Just go just go just go. I think this needs to be my mantra because that’s really how I learn the most. You have to just go and talk to people to find out what their questions are going to be. You have to just jump into the vendor / supplier phone calls to find out what information they are going to need from you, to even learn what questions you are supposed to ask. But reading and research are still very valuable.
I find that what I read doesn’t make complete sense until I have real life experiences to match. Reading that suppliers and vendors will ask what you’re making – always if they’re good – is different than having the conversations. And it has nothing to do with wanting your designs; it has to do with saving you time and getting you exactly what you need. So they won’t show me silks and unwashable trims when I need jersey. And also, so they can suggest some cool stuff I might not even know about.

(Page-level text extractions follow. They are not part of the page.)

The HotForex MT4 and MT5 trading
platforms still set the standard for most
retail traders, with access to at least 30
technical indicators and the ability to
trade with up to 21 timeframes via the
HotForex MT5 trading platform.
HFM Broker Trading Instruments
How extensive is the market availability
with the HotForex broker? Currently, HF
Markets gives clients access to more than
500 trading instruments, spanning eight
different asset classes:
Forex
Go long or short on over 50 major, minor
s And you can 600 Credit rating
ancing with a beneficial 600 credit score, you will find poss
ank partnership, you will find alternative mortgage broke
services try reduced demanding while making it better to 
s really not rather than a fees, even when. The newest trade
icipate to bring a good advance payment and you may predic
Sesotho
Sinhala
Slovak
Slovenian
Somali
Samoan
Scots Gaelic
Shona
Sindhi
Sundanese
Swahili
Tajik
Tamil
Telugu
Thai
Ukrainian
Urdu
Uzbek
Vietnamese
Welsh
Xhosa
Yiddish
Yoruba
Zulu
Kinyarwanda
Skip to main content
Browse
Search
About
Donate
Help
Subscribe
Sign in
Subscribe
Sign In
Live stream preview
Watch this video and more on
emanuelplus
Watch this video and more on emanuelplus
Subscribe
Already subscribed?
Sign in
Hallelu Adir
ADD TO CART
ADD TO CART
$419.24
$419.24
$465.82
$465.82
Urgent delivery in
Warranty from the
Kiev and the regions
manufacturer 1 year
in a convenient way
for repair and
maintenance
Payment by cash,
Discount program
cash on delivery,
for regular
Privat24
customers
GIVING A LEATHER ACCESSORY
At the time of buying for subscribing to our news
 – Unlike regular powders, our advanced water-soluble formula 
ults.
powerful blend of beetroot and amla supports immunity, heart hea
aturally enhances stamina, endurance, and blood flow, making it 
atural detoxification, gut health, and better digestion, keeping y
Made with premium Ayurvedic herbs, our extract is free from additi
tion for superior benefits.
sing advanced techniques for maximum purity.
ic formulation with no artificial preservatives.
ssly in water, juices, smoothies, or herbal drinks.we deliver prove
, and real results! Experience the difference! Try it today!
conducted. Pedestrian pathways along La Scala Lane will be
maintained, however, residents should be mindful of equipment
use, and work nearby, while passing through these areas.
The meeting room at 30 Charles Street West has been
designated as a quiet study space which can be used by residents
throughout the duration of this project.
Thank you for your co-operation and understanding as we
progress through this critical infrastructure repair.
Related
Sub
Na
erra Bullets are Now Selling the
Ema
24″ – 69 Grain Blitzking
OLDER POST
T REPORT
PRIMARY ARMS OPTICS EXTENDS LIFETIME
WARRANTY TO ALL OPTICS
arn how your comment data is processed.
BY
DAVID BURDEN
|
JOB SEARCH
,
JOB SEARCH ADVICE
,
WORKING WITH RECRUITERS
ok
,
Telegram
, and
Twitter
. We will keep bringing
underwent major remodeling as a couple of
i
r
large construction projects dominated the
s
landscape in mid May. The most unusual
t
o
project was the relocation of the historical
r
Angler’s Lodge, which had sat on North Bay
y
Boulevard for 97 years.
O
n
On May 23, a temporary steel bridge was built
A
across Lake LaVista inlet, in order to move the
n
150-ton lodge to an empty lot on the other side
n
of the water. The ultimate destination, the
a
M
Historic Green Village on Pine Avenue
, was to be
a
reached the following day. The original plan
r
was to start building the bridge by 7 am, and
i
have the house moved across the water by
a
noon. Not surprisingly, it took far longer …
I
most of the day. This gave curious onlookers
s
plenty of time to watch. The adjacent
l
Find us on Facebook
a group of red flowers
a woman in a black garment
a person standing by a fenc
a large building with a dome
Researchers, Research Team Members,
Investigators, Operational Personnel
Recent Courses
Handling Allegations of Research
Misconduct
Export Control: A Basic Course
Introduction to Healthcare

Referrals are as valuable as research. If you find a contractor that you love, who consistently performs well and does beautiful work, ask them for a referral to their colleagues. They will not stake their name on someone they don’t believe in, and thus the referral is likely very good. I caution that you should seek referrals from someone after you’ve seen their work, not just based on their reputation. I found my pattern maker by a stroke of luck, called a pattern maker who was listed in the yellow pages. She was going out of business, but had heard of another pattern maker in the area who was good. (This wasn’t a reliable referral yet – I hadn’t seen anyone’s work, but it was a phone number and contact name).
Called the pattern maker, had her make and adjust a few patterns (our cost for children’s patterns runs anywhere from $30 – $75 depending on complexity and number of pieces – adjustments have been around $10). Pattern maker turned out to be excellent. Our sewing contractor is a referral from her, and our cutter is a referral from the sewing contractor. Find one piece and you can find the others is the point here. Just call and call and call. And read Kathleen Fasanella’s posts at www.fashion-incubator.com on recognizing good patterns, because that’s huge too. You need to know that what you are getting is well-done.
One more tip on finding contractors: give them ONE or TWO samples to work up first. Yes, you should expect to pay for this. But don’t dump a bunch of work on someone you haven’t tried out already. We made this mistake with a random sewing contractor and it cost us big time, every sample came back wrong – weeks late. Referrals and testing, referrals and testing.
I’m really going to try to update this blog every day so I can keep on top of the fall schedule. Which means contacting our pattern maker and lining up a meeting with her. And getting the number of pieces ironed out and what they will be. Now the pressure’s on, we’ll see if I have the designing mind I think I do.